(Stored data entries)
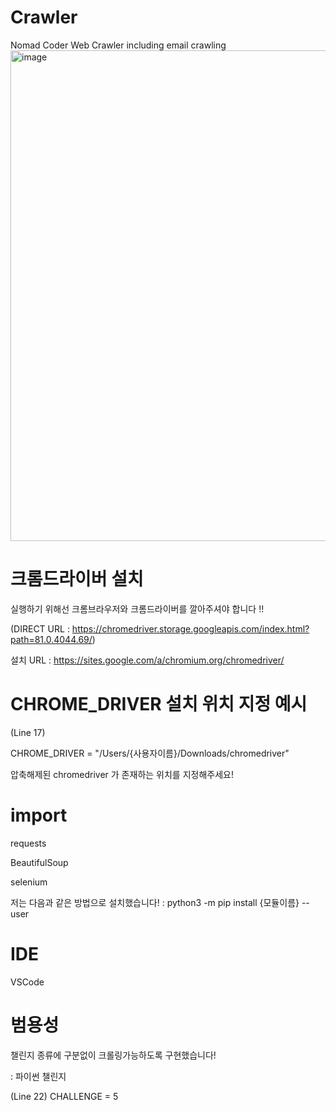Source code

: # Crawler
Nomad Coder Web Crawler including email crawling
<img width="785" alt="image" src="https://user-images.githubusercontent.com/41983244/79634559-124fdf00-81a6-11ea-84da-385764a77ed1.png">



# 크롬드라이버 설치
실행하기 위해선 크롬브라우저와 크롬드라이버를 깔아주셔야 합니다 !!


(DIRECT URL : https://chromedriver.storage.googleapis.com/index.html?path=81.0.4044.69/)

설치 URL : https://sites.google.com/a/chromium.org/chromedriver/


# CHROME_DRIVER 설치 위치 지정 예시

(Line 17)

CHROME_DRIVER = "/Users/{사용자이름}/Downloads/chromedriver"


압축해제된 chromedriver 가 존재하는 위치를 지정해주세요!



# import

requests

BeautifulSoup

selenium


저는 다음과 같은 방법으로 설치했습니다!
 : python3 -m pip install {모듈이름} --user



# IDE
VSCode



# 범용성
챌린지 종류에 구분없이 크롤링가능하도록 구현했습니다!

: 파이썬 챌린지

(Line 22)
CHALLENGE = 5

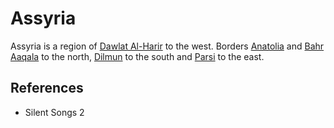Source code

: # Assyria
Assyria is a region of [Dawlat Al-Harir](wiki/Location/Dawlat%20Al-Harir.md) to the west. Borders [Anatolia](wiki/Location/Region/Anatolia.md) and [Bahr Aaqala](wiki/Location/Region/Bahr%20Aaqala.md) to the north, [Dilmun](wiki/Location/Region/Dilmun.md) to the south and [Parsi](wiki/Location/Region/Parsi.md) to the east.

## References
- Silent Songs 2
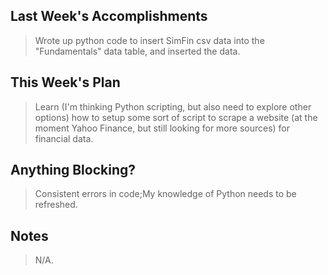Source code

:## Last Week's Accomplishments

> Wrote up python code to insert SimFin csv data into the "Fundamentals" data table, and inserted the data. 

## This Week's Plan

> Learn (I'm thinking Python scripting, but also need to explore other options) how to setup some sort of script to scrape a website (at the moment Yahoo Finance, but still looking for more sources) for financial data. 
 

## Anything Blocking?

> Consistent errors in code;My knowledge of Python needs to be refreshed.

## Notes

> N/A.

*ACTIVITY*
Lines from the one containing "- Silent Songs 2" through the end of the entries above, both included, are to be written out exactly; no pictures and no other lines.

*WRITTEN SOLUTION*
- Silent Songs 2
Source code

:## Last Week's Accomplishments

> Wrote up python code to insert SimFin csv data into the "Fundamentals" data table, and inserted the data. 

## This Week's Plan

> Learn (I'm thinking Python scripting, but also need to explore other options) how to setup some sort of script to scrape a website (at the moment Yahoo Finance, but still looking for more sources) for financial data. 
 

## Anything Blocking?

> Consistent errors in code;My knowledge of Python needs to be refreshed.

## Notes

> N/A.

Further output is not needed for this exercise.